Duemila famiglie verso l’addio ai sussidi
PORDENONE. Entro sei mesi niente più rete di protezione per quasi 400 persone uscite da grandi aziende (a cui se ne aggiungono altrettante da imprese con meno di 15 dipendenti): tra nove mesi il doppio, 825 persone (il doppio se si considera anche la mobilità non indennizzate) – e quindi altrettante famiglie – senza più ammortizzatori sociali.
Dopo il 31 marzo 2014 altri 1226 accompagnati alla porta di uscita (a cui si aggiungono 800 non indennizzati), solo con più tempo a disposizione prima che la chiave la chiuda in modo definitivo. I numeri possono essere implacabili e quelli che riguardano gli iscritti alle liste provinciali di mobilità lo sono. Perché quell’iscrizione è l’ultima fermata prima della disoccupazione.
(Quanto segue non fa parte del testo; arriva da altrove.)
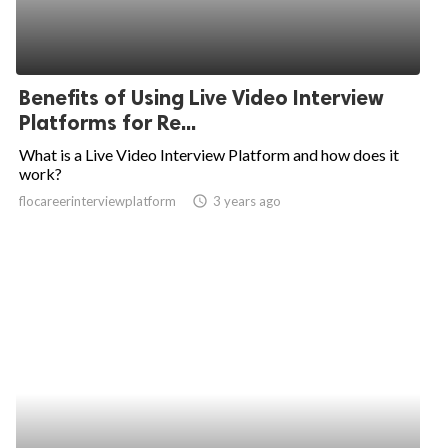
Benefits of Using Live Video Interview
Platforms for Re...
What is a Live Video Interview Platform and how does it
work?
flocareerinterviewplatform
access_time
3 years ago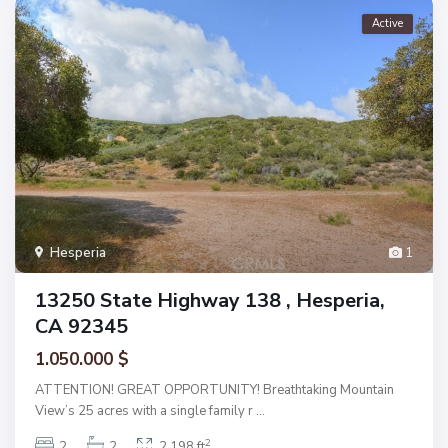
Active
Hesperia
1
13250 State Highway 138 , Hesperia,
CA 92345
1.050.000 $
ATTENTION! GREAT OPPORTUNITY! Breathtaking Mountain
View’s 25 acres with a single family r
...
2
2
2
2,198 ft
Prima del passaggio nell’emergenza sociale.
Lo dice l’ultimo rapporto elaborato dal servizio delle politiche del lavoro della Provincia e lo dicono ancor di più le file delle persone che si rivolgono agli enti locali (Provincia e Comuni). Lo sa la Provincia, che ha in carico le politiche del lavoro, e lo sa il Comune di Pordenone su cui ricadono gran parte di quei lavoratori. Non a caso il sindaco Claudio Pedrotti è pronto a convocare un consiglio comunale aperto dedicato proprio al tema.
La fascia della mobilità indennizzata è formata da 2051 persone, in prevalenza uomini (1251) e in prevalenza maturi: tra i 35 e i 54 anni d’età. La maggior parte di questi (59,8 per cento) manterrà una permanenza in lista oltre il 31 marzo 2014 mentre il 40 per cento - 825 persone - vedranno concludersi il periodo di mobilità entro un anno e questo significa che gli enti locali sono chiamati, nonostante la penuria di risorse e le difficoltà di cassa, ad accelerare la ricerca di soluzioni che vadano oltre il mero assistenzialismo. Un percorso che Pordenone sta facendo a livello di Ambito, ma che, per usare le parole di Pedrotti, da solo non può farcela.
Ma il problema mobilità è composto da altre 1683 persone fuoriuscite da piccole e micro imprese (con una quasi parità tra uomini e donne) che pur non avendo un sussidio, qualora vengano rimpiegate portavano quanto meno in “dote” sgravi fiscali alle aziende. «Con la legge Fornero questo è venuto meno – spiega il presidente Alessandro Ciriani – ragione per cui questa fascia di persone è doppiamente penalizzata».
Il quadro complessivo indica una diminuzione degli avviamenti – il primo trimestre dell’anno rispetto allo scorso ha registrato una diminuzione del 10 per cento – soprattutto tra i giovani e le donne. Aumenta poi la precarizzazione del lavoro – in calo i contratti a tempo indeterminato – e tutti i settori tradizionali presentano il segno meno sotto il profilo occupazionale.
Continua la contrazione degli avviamenti nel settore manifatturiero, da sempre ossatura dell’economia pordenonese, che vede il dato tendenziale ridursi di più di un quinto (- 21,1%) anche se il ridimensionamento più evidente fa capo al settore dei servizi di alloggio e ristorazione con un calo di quasi il 40% degli avviamenti ( -38,4%).
Continua il segno meno per costruzioni, commercio all’ingrosso e al dettaglio e sembra dar segnali di sofferenza anche il settore legato ai servizi alla persona (sanità e assistenza sia nel dato tendenziale -36,6 % che congiunturale -23,4 %). Provincia e Comune chiedono da tempo alla Regione una revisione della legge regionale sul lavoro per far fronte alla “valanga” che sta avanzando. Gli incentivi oggi a disposizione delle imprese per stabilizzare l’occupazione diventano inutili se le imprese hanno il problema di mantenere i livelli occupazionali consolidati.
L’esigenza degli enti locali è quella di avere strumenti flessibili e aggiornati rispetto a quella che è una crisi strutturale. Perché la valanga di espulsi dal mondo del lavoro va a scaricarsi direttamente sul sociale, ma il mero assistenzialismo non può essere la risposta all’emergenza.